Si j'avais su, je ne serais pas venue.

amandinebournouville

Chapitre 2

     

      Il était 19h10, comme d’habitude j’étais en retard. Je n’arrivais pas à me décider entre l’écharpe jaune moutarde et la grise, après avoir changé de manteau trois fois pour finalement me décider sur celui que j’avais choisi en premier lieu.

    Clément m’attendait dans le salon, il avait allumé la télévision. Cela faisait trois fois que je lui disais que oui oui j’étais prête alors que je savais très bien que non. Surtout qu’il faudrait que je passe au petit coin avant de partir.

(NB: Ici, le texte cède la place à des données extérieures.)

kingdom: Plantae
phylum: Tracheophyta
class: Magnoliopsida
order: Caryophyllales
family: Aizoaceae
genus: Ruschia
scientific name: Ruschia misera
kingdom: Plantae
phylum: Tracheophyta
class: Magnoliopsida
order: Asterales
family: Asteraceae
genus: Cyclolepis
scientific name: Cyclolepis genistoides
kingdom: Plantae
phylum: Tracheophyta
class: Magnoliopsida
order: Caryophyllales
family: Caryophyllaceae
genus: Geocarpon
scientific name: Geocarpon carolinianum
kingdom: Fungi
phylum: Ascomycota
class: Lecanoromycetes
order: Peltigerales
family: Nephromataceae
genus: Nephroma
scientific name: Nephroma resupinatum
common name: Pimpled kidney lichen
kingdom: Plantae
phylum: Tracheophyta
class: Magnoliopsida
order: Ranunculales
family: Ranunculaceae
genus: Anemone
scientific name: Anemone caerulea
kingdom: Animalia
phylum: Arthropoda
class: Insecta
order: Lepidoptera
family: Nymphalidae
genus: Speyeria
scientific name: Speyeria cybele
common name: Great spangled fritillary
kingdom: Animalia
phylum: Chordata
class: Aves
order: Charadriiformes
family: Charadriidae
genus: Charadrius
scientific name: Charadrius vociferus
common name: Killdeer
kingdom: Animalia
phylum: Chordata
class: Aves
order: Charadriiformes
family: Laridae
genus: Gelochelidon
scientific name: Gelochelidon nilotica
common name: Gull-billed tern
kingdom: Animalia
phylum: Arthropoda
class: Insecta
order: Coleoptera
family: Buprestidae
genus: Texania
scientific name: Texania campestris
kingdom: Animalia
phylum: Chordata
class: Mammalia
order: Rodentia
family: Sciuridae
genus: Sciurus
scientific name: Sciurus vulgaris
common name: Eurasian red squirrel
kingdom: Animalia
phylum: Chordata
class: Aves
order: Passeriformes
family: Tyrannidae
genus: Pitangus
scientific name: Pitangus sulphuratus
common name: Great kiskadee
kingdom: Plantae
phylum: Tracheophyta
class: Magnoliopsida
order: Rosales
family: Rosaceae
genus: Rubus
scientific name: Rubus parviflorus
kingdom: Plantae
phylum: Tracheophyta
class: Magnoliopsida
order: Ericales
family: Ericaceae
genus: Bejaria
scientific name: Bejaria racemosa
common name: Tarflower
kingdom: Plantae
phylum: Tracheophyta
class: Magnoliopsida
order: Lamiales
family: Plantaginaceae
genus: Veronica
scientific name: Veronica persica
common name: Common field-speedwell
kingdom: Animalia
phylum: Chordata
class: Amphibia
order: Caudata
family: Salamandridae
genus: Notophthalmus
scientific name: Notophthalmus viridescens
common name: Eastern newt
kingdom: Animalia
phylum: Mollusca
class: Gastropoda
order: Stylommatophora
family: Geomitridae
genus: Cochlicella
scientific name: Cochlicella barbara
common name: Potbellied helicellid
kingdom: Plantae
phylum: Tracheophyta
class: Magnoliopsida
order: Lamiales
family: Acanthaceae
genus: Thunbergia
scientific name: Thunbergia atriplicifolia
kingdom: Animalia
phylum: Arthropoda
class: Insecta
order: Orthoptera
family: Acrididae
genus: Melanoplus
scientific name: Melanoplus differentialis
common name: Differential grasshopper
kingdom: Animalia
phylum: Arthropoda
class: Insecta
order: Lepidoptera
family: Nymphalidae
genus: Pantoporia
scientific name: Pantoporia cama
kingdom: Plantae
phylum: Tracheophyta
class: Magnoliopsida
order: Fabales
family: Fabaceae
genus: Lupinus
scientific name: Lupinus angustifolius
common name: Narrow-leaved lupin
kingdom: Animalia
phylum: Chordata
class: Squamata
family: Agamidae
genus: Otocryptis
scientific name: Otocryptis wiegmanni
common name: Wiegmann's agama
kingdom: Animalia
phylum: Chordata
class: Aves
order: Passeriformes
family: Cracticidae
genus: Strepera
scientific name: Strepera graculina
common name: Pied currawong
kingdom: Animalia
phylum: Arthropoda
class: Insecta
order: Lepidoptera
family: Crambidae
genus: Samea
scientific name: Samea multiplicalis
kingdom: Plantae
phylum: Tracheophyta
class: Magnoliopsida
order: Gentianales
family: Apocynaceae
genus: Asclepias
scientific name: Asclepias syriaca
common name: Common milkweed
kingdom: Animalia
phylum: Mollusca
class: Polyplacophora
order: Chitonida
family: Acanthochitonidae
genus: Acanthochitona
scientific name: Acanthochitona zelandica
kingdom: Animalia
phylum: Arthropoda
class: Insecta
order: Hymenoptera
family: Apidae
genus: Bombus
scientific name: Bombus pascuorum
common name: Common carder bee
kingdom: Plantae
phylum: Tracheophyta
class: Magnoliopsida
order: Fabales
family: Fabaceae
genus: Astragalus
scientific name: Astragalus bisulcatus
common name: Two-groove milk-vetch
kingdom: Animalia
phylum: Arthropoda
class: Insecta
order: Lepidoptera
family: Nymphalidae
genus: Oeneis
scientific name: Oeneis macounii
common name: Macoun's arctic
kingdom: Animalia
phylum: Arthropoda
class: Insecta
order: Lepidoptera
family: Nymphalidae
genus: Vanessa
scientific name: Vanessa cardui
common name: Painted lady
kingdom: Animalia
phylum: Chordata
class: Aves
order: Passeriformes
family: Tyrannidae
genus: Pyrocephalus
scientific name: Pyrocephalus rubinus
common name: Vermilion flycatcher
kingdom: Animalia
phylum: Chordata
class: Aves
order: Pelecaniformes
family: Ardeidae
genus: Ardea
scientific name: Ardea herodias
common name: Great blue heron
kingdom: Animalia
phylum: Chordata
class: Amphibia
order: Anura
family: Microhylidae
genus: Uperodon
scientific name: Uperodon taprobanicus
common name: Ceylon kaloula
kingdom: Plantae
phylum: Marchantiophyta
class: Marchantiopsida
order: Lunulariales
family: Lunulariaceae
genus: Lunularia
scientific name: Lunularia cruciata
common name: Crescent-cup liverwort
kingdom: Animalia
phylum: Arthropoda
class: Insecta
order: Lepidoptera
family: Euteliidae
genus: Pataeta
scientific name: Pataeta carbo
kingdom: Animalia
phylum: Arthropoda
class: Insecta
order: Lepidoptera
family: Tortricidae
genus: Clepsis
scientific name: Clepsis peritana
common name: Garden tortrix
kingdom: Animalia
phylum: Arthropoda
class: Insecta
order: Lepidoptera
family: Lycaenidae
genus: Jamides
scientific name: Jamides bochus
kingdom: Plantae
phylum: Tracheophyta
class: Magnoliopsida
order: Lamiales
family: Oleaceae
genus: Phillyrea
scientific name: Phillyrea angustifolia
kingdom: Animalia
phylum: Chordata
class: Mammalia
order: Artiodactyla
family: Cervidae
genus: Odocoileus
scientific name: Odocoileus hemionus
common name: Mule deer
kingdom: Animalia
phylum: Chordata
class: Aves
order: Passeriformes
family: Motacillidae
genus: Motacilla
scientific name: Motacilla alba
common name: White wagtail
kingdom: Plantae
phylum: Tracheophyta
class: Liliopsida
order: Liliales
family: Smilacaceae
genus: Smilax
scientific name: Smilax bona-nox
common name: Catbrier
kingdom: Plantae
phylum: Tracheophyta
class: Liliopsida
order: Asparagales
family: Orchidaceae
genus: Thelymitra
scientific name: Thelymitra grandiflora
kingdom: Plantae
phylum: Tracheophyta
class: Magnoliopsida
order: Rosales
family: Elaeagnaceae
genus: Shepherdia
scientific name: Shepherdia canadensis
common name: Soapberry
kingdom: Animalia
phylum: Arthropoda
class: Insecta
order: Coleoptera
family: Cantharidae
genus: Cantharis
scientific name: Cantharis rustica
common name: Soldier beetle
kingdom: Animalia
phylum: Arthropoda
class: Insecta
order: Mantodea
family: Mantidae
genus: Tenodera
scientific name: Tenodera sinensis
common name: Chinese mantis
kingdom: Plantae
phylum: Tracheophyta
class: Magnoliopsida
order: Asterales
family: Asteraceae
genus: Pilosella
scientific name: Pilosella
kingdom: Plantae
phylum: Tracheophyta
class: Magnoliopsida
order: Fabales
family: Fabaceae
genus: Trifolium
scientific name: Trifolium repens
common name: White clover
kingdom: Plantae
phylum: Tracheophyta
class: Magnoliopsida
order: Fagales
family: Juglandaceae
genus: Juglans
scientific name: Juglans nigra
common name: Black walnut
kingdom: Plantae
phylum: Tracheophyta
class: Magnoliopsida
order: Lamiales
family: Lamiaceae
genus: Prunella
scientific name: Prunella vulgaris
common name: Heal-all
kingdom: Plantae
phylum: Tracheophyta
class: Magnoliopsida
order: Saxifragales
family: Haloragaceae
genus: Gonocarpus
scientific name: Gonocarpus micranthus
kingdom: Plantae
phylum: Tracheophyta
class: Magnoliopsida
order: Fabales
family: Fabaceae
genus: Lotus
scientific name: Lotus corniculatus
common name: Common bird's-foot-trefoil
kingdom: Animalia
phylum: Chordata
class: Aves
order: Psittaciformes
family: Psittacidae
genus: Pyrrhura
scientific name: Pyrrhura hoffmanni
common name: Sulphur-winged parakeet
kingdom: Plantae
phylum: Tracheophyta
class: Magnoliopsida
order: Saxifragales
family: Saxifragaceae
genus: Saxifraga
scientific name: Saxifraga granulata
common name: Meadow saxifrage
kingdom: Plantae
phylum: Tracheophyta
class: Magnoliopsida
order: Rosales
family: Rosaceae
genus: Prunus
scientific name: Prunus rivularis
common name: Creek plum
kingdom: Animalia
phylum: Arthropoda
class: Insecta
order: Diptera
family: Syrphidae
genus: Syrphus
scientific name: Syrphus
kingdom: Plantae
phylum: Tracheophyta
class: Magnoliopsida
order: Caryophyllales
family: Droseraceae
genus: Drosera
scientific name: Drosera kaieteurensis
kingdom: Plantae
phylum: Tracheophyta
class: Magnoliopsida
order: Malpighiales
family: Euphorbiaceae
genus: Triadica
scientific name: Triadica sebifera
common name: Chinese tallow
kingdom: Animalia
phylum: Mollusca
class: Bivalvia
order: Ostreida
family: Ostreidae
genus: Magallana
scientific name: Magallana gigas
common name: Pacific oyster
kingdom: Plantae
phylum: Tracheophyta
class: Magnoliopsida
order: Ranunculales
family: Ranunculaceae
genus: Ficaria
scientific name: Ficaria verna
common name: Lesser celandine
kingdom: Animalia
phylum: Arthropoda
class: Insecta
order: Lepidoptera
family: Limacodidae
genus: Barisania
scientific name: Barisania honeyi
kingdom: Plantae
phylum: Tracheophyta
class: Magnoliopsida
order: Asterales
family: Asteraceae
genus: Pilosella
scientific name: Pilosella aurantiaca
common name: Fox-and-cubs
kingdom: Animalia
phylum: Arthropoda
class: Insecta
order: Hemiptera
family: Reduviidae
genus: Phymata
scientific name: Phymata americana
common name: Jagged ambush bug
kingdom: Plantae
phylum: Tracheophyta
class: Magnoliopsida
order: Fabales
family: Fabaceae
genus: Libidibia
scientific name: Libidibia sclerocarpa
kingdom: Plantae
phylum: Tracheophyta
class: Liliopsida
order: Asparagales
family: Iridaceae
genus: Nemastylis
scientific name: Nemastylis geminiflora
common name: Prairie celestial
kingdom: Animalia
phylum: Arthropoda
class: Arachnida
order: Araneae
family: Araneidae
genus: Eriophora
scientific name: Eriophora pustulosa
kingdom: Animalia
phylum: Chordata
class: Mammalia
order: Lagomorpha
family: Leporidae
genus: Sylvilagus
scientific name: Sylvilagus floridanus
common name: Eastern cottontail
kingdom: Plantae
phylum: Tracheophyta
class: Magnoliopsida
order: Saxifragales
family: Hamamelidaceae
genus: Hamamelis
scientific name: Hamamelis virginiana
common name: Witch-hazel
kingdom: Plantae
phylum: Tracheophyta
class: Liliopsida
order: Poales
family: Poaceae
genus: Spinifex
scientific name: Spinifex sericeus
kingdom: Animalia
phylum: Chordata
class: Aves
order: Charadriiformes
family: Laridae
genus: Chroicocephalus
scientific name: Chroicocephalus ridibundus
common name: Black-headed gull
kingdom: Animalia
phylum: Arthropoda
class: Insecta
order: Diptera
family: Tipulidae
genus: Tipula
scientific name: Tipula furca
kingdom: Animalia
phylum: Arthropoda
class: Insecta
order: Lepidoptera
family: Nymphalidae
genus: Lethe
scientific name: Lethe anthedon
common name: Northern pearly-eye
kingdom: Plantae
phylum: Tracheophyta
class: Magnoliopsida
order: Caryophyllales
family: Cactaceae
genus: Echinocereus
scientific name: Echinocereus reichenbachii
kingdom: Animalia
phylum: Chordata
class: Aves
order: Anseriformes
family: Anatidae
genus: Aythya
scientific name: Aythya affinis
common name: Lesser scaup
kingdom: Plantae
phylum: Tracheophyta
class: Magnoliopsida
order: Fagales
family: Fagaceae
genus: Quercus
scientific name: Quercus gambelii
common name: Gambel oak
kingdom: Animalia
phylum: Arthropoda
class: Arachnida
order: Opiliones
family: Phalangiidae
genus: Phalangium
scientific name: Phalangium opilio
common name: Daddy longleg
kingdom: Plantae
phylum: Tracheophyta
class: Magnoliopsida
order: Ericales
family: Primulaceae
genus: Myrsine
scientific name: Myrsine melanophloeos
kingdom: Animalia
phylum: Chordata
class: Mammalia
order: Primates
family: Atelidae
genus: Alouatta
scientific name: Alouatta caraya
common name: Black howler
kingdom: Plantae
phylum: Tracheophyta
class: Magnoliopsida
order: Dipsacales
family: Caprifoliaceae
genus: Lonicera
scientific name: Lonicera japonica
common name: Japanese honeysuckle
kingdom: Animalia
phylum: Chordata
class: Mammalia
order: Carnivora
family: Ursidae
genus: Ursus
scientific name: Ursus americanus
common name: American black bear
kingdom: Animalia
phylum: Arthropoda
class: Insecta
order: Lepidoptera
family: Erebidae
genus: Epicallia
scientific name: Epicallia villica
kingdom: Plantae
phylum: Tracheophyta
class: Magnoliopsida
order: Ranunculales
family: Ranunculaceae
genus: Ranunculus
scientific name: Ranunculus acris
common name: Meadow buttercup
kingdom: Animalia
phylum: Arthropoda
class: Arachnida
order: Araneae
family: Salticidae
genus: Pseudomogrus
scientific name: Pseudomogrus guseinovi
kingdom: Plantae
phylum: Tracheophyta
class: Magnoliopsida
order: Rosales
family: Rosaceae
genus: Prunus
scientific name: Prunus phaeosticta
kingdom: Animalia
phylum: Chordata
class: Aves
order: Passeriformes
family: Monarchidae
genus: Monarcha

   J’étais dans la chambre, je ne pouvais pas le voir, mais je savais qu’il était assis sur l’accoudoir du canapé, son manteau sur le dos et qu’il regardait l’équipe 21. Je savais aussi qu’il savait que je n’étais pas prête et que j’irai aux toilettes avant de partir. Comme je le connaissais très bien, il me connaissait aussi bien. A cette pensée, j’eus une étrange sensation. Je trouvais ça drôle et en même temps triste. Je venais de prendre conscience que j’avais déja vécu cette scène un millier de fois.

Un millier de fois ? Non. Une centaine de fois. Bien que, en fait, si. Un millier de fois. Je me disais qu’étant donné que nous vivions ensemble depuis cinq ans et qu’il nous restait au moins cinquante ans à vivre ensemble alors je revivrai cette scène plus de dix mille fois dans ma vie. Dix mille fois?

« Je t’attends dans la voiture ! J’ai mis le chien dans la cours et je lui ai donné à manger. T’es longue! »

Ses mots me sortirent de ma réflexion mathématicienne.

« Oui, j’arrive! Je suis prête ! »

                                                   ◊

« Ca va ? T’as l’air pensive? »

« Ah bon! Ben comme d’habitude. Pourquoi ça n’irait pas ? »

« Je ne sais pas. Comme ça. » Sur ce il changea la station radio car c’était les pubs.

   J’étais pensive, et pas comme d’habitude. Je me sentais bizarre. C’était comme si tout mon dynamisme et mon optimisme habituels avaient été balayés par la réflexion stupide que j’avais eu un quart d’heure plus tôt. Ca me paraissait tellement disproportionné.

J’avais peur. J’étais soudain angoissée. L’avenir me semblait sombre et dépourvu d’intérêt.

Maintenant je sais que ce n’était pas ça. Je sentais ce qui allait se passer. C’était comme si j’avais un sixième sens qui me permettait de sentir le danger imminent, le prédateur.

L’ironie, c’est qu’à ce moment-là je ne le savais pas. Car si j’avais su, je lui aurais dit de faire demi-tour, je lui aurais dit de prendre une autre route et rien de tout cela ne serait arrivé.